Wulff, it turns out, was the author of another odd patent, granted to him in 1887. The patent was titled,
"Means and apparatus for propelling and guiding balloons." He intended to use birds such as "eagles, vultures, condors, &c" to guide balloons. The birds would be attached to the balloon by a harness, and an aeronaut would then force them to fly in the desired direction, thereby propelling the balloon.
This patent has received quite a bit of attention, because there's a lot of interest in the history of early attempts at flying machines. Knowing that Wulff was a circus proprietor, I wonder if he intended his eagle-guided balloon to be used as part of a circus act, rather than as a practical flying machine.
Suntan Suzy was a doll that would develop a tan if you put her in the sunlight. Back in the shade, her tan would fade. She came on the market in 1962, but lasted only one season. As far as I can tell, she was the only doll that has ever had the ability to tan.
Arizona Republic - Nov 23, 1962
image source: worthpoint
The chemistry responsible for producing the tanning effect is described in
Patent No. 2,921,407 (Jan 19, 1960) – “Simulating Sunburning Toy Dolls and Figurines”:
0.5 gram of mercuric bis-dithizonate having the following structural formula was dissolved in 1000 grams of dioctyl phthalate.
1550 grams of a high molecular weight polyvinyl chloride polymer, in powdered form, were dispersed in this solution by stirring for ten to fifteen minutes. The latter material was specifically Bakelite Company QYNV polymer.
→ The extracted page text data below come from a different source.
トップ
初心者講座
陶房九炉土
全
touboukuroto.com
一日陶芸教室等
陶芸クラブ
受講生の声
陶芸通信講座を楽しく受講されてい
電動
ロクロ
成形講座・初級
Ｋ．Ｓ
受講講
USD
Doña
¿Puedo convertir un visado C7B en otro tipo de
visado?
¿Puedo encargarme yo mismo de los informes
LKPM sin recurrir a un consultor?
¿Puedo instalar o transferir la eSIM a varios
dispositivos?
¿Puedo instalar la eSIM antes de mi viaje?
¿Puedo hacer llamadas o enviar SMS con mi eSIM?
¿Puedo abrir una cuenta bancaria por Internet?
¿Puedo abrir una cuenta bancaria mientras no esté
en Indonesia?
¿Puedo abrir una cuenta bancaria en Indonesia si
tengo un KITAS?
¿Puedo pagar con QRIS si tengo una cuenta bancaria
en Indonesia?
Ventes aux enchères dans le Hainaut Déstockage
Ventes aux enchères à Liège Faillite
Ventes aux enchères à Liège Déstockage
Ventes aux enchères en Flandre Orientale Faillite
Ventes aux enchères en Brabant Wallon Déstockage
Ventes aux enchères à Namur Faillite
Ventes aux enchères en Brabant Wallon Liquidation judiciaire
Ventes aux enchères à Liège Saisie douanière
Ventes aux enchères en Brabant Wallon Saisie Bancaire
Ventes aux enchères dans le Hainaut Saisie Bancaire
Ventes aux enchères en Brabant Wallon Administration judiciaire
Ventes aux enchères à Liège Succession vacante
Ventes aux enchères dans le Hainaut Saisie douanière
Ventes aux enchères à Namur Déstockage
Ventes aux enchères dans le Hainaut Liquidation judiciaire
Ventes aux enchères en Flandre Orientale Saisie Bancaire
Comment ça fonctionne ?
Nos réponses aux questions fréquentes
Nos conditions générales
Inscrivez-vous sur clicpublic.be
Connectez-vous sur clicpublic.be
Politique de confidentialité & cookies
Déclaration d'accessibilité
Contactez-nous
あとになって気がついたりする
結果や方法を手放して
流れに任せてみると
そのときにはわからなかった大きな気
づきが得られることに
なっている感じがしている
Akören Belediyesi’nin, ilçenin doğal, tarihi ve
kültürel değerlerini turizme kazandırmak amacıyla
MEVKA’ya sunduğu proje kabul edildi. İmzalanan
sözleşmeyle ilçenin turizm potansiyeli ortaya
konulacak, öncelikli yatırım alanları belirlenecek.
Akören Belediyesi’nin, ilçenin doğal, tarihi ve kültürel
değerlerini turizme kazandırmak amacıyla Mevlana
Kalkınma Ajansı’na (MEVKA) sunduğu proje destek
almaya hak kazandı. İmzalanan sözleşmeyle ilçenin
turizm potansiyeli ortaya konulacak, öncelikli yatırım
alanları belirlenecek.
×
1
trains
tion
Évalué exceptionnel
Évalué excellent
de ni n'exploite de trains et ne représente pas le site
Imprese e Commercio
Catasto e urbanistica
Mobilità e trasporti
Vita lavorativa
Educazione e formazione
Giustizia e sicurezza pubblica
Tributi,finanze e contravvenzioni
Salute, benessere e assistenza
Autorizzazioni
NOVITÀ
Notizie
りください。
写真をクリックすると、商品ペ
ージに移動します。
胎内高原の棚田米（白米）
Thus a plastisol formulation containing the phototropic dye dissolved in the liquid dioctyl phthalate (plasticizer phase) was obtained. About 120 grams of this plastisol formulation were then poured into a two piece steel mold, this having its inner surface previously coated with a silicone oil release film. This was then placed in an oven at 140 degrees centigrade and held at this temperature for eight minutes to allow solution of the polyvinyl chloride polymer phase. The mold and contents were then removed from the oven, cooled to room temperature, and the now solid form of the doll figure removed.
The figure thus produced was transparent and red in color. Upon exposure to sunlight a progressive darkening to a brown, then blue-black color occurred during a period of about three to four minutes, simulating a “sunburning” effect. When the doll was shielded from the sun a return to the original color took place, being visually complete after a period of eight to ten minutes. This action was repeatable with no detectable change in functional characteristics being noted after several dozen cycles.
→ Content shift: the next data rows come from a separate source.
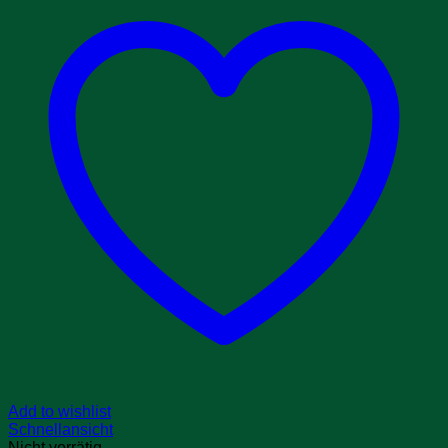
Add to wishlist
Schnellansicht
Nicht vorrätig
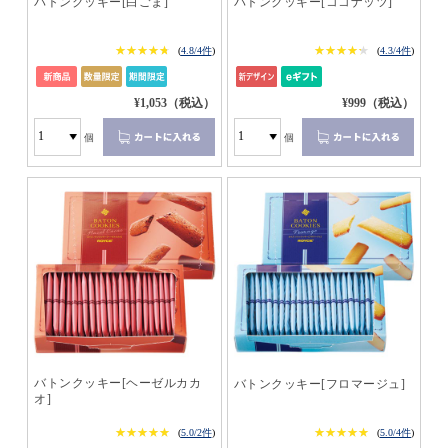
バトンクッキー[白ごま]
バトンクッキー[ココナッツ]
★★★★★
★★★★★
★★★★★
★★★★★
(
4.8/4件
)
(
4.3/4件
)
¥1,053（税込）
¥999（税込）
個
個
バトンクッキー[ヘーゼルカカ
バトンクッキー[フロマージュ]
オ]
★★★★★
★★★★★
★★★★★
★★★★★
(
5.0/2件
)
(
5.0/4件
)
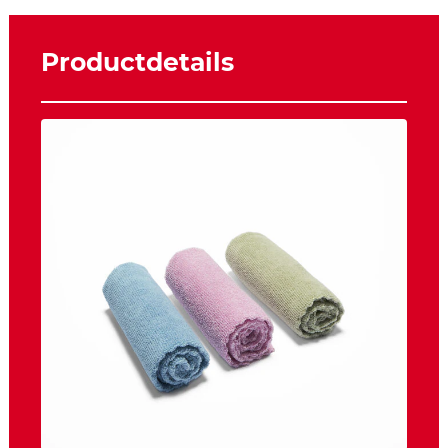
Productdetails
It seems like an interesting gimmick for a doll. Curious it never caught on.
Harry Thalheim believed that “a need has existed for a long time for a shaving emporium where people may shave cheaply and rapidly at all hours of the day and night.” So, in 1964 he patented the Shave-O-Mat (
US Patent No. 3,120,886). It was a coin-operated shave-yourself establishment, open 24 hours a day.
Did this address some kind of market need in the 1960s? Were there men who, in the middle of the night, really wanted to shave but couldn’t?
I'm guessing not, because, as far as I can tell, Thalheim's Shave-O-Mat never opened.
False alarms are a big problem for fire departments, but Vincent DiPaula figured he had a solution. In 1973, he invented a fire alarm ‘trapper’. It looked like a phone booth. If someone wanted to pull the fire alarm, they first had to enter the booth and close the door. Then, when they pulled the alarm, they would be locked inside the booth until the fire department arrived.
DiPaula figured this would deter pranksters. The obvious problem (which, I assume, is why his invention failed to be adopted) is that in the event of a real fire, it would also trap a legitimate alarm-ringer inside the burning building.